Monday 2 May 2011

Invitation to 2 poetry readings; films in strange settings; the new MPT website

I’m reading at the Torriano next weekend, along with Jane Speare and Kate White, hosted by Lisa Kelly.  Do come along: Sunday 8 May at 7.30, first half is open mic. 

The annual poetry evening at Greenwich Yacht Club is coming soon. Friday 27 May. This will be the 5th year we’ve held it, ‘we’ being the Greenwich poetry workshop.  John Hegley is coming as guest reader.  Years ago, the Yacht Club was a delightfully shambolic collection of rundown wooden shacks, on the east side of the Greenwich Peninsula.  Then the Dome was built, and the club had to be relocated a short way downstream.  The result was this!  Paid for by the Dome project: the best thing they did..?  It’s a wonderful venue, especially on a summer evening with the sun setting towards the north-west.

Greenwich Yacht Club, photo
From 7pm, 1 Peartree Way, SE10 0BW.  You can walk there along the Thames Path from North Greenwich tube.  There will be a bar, a free glass of wine and some open mic slots; contact for the open mic, or apply on the night.

Oona (see above) invited me to the Yacht Club this weekend for a film night: Zorba the Greek.  Perfect, with the river all around, and the boats’ rigging clanging in the wind, which I realised at one point my subconscious was assuming was goat bells.  I’d never seen Zorba before, despite having lived in Greece, and was a bit suspicious that it would be full of cod-Greekness.  In fact some of it was all too real…  The Zorba cliché is living-life-to-the-full Greek waking up an inhibited Englishman.  OK, Anthony Quinn is entertaining, but what about the lengthy scene in which the whole village stones a young, beautiful widow whom all the men fancy / fear, and then she gets her throat cut?  I’d never heard that mentioned.  Perhaps people would rather forget it, and stick with the comfort of the cliché.  As for the latter, why wasn’t there more of the dancing on the beach? 

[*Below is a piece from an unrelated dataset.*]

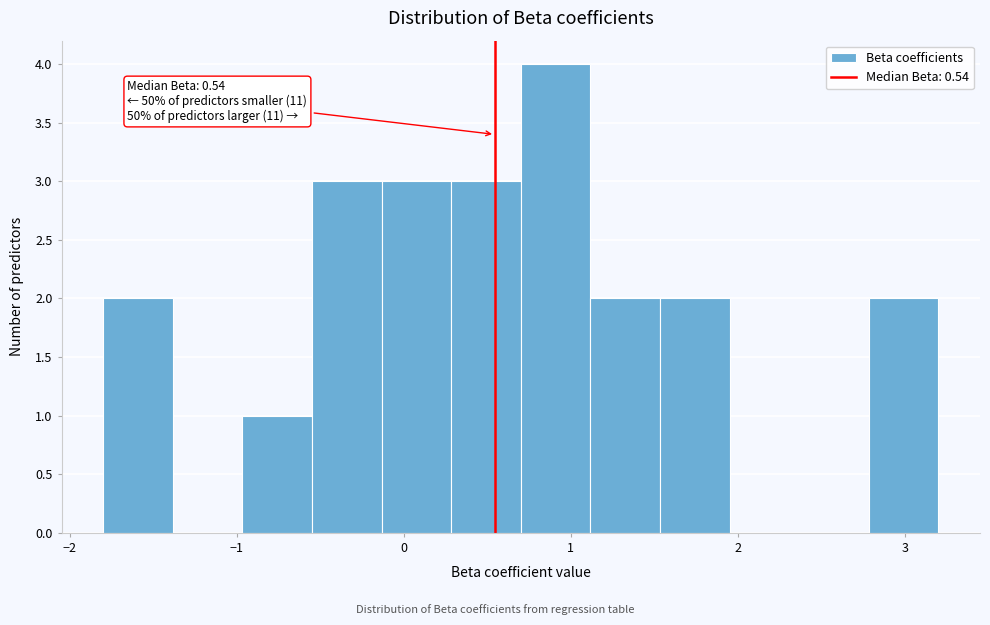

Which range on the x-axis has the tallest bar?

0.7 to 1.1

The film reminded me that in Greece in the early/mid 1990s, 30 years after the film and 50 after the novel, Cretan men still had a bad reputation, at least with women.  They were supposed to be unloving and often violent.  (Of course they weren't all like that...)  Women turned to each other for tenderness, and there were – I was told – many lesbian relationships between married women.  I wonder if the men knew about it.  But in the Eastern Mediterranean, what went on in the women’s quarters wasn’t of interest to the men; I think there was still an element of this culture in Greek attitudes. 

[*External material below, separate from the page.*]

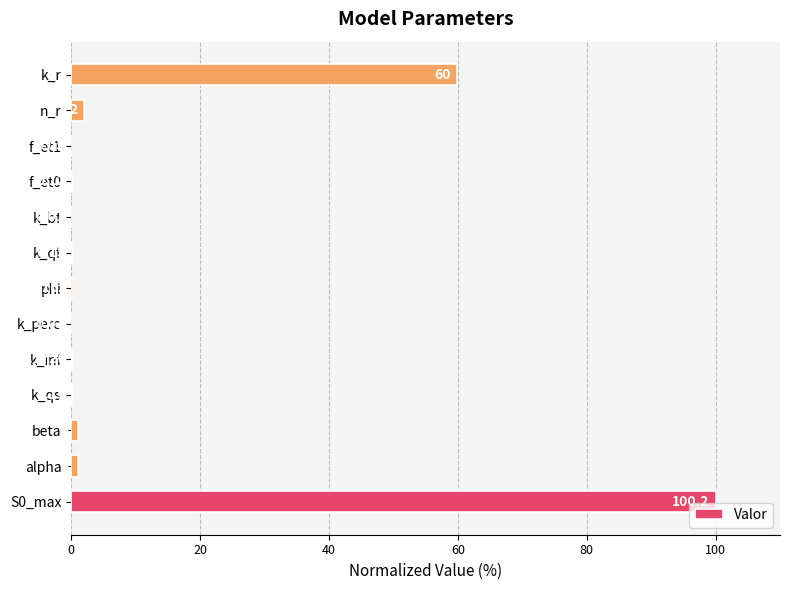

What is the sum of all values?

164.9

Seeing a film in a strange place is always interesting.  A few years ago I saw Battleship Potemkin in a fortress in St Petersburg, with someone playing a piano accompaniment.  In the mid-1980s I lived in Poland and every now and then a film that contained the seeds of dissent would get passed by the censors; the few showings sold out, and at the end the audience would applaud.  I remember everyone applauding Bez Końca, No End, a Kieślowski film that ended with a suicide in a kitchen gas oven – because the film reflected what life under martial law had felt like.   

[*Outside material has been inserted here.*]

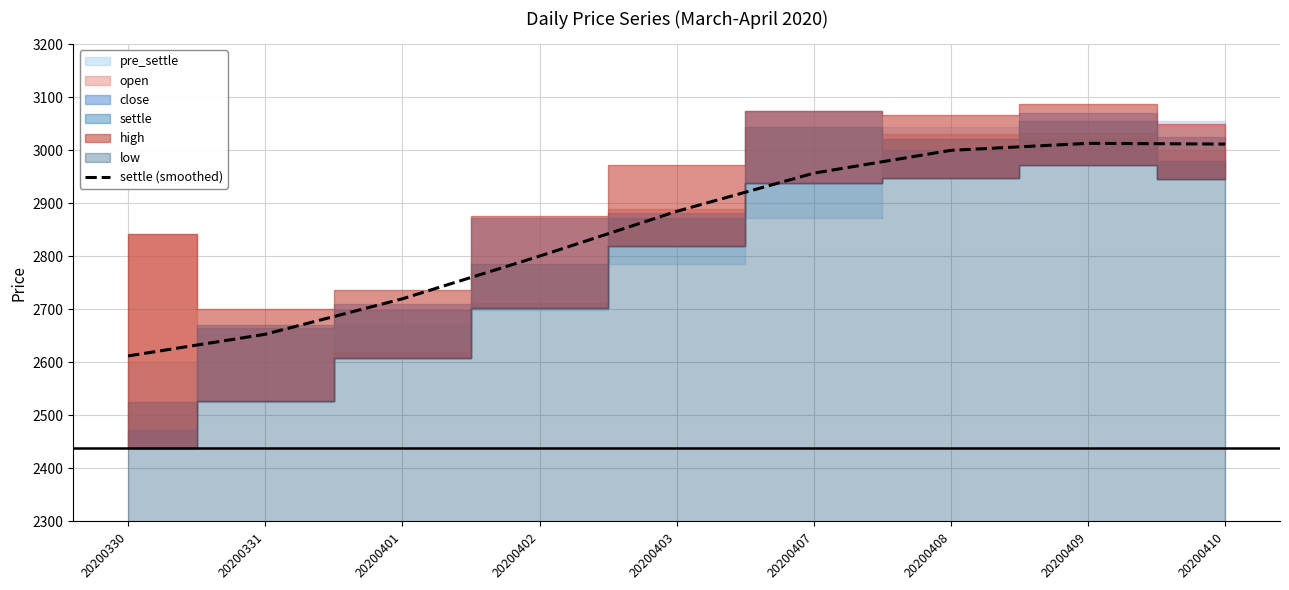

Which label corresponds to the largest value in the chart?

20200409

And I remember an archaeological dig in Italy: going to the cinema in the local town with Italian fellow-students, and being mystified when we went in halfway through the film, watched it to the end and then the first half, leaving at the point we’d come in at.  The whole audience was doing the same – coming and going throughout.  I’ve no idea what the film was, except that it did have a plot. 

MPT latest issue
Modern Poetry in Translation has a new website, which I’ve added to the links.  It’s full of interesting stuff.  Maybe it helped them get their increased Arts Council grant, well-deserved unlike some (why on earth did Faber get an increase!?)  There’s an online translation workshop.  There are ‘poetry postcards’: you can choose one of the books they’ve been sent for review, they’ll post it to you so that you can write a mini-review of it.  The best ones will appear on the website.  You can keep the book, or pass it on.  What a great idea – could be even better, if they stated what language each of the books is translated from. Sometimes this is obvious, sometimes it isn’t.  Also, why don’t they say whether the edition to be reviewed has a parallel text with the original poems?  Come on MPT, we’re not all monoglots!